### RECORDS FOR PROCESSING

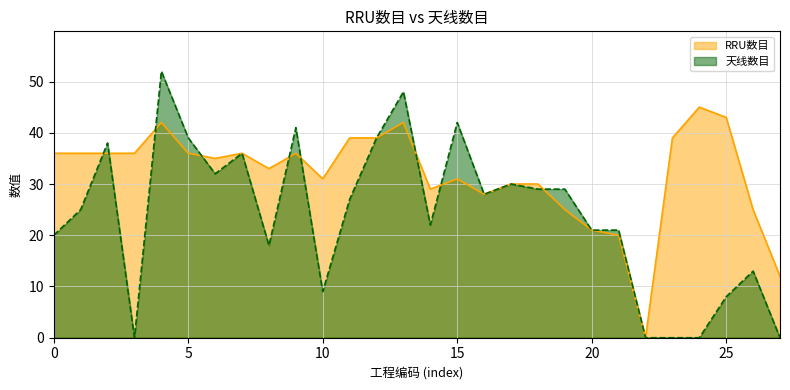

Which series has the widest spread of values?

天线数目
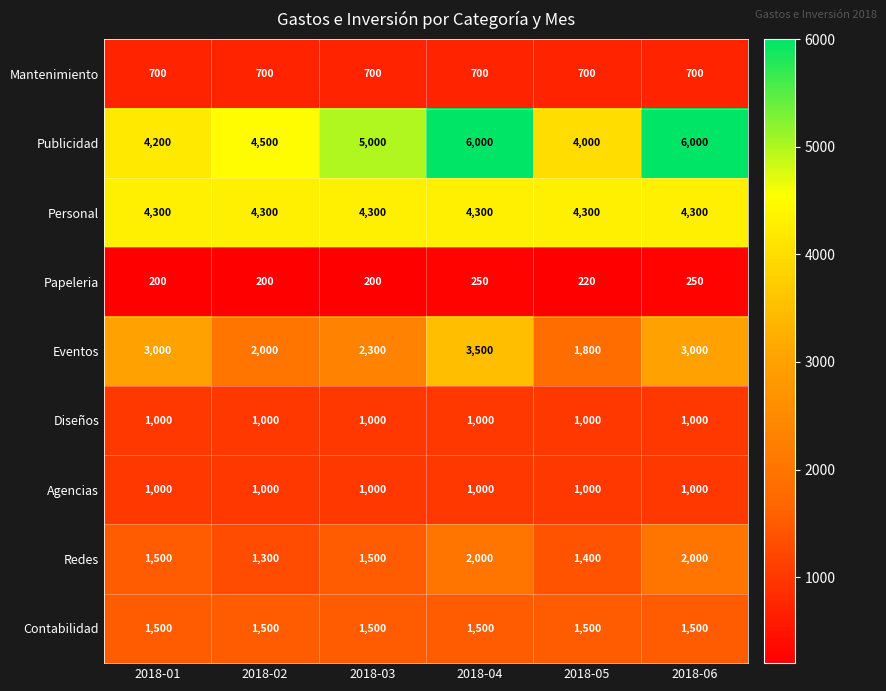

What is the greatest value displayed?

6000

...

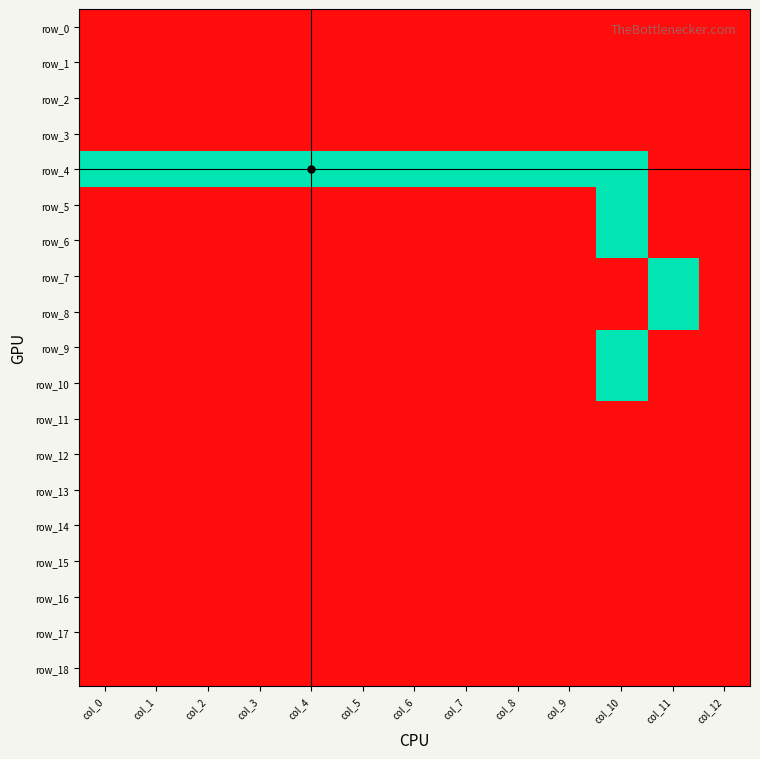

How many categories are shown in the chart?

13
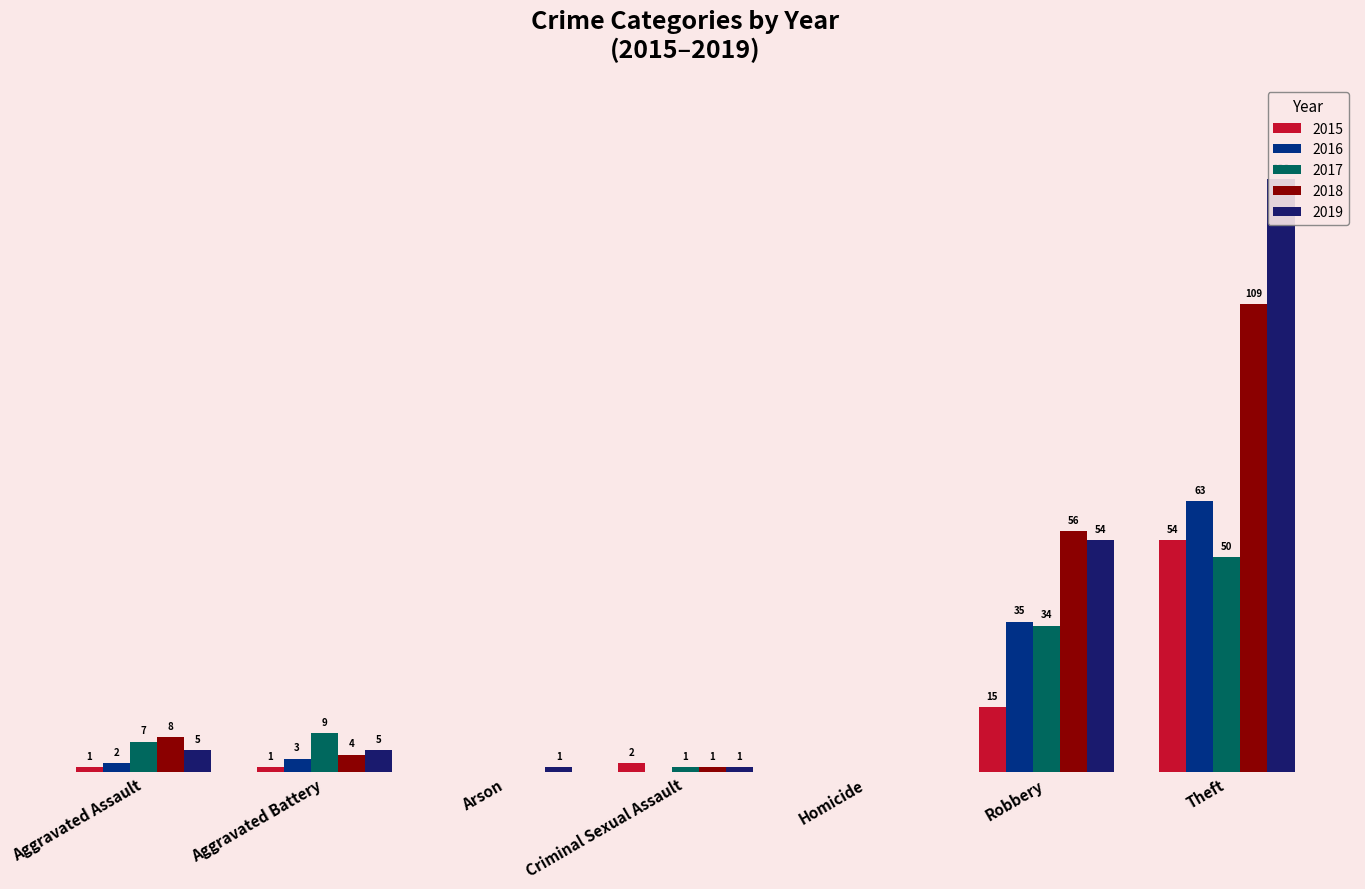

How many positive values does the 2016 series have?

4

...

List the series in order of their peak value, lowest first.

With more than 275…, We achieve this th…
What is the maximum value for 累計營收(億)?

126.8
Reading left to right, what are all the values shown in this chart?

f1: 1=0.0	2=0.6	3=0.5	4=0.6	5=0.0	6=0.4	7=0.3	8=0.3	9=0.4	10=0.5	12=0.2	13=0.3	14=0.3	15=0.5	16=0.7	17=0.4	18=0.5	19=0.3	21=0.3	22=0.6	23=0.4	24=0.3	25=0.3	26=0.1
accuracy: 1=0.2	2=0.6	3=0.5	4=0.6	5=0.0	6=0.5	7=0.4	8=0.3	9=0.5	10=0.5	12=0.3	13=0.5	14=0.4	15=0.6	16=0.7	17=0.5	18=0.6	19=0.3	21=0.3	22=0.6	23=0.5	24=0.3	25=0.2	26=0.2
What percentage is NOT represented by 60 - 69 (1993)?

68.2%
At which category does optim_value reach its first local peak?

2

### ASSIGNMENT
Could you repeat the data word for word, beginning at the line that contains "Which series has the widest spread of values?" and stopping after the line that contains "What is the greatest value displayed?"? Leave the pictures out of your answer.

### EXERCISE RESULT
Which series has the widest spread of values?

天线数目

What is the greatest value displayed?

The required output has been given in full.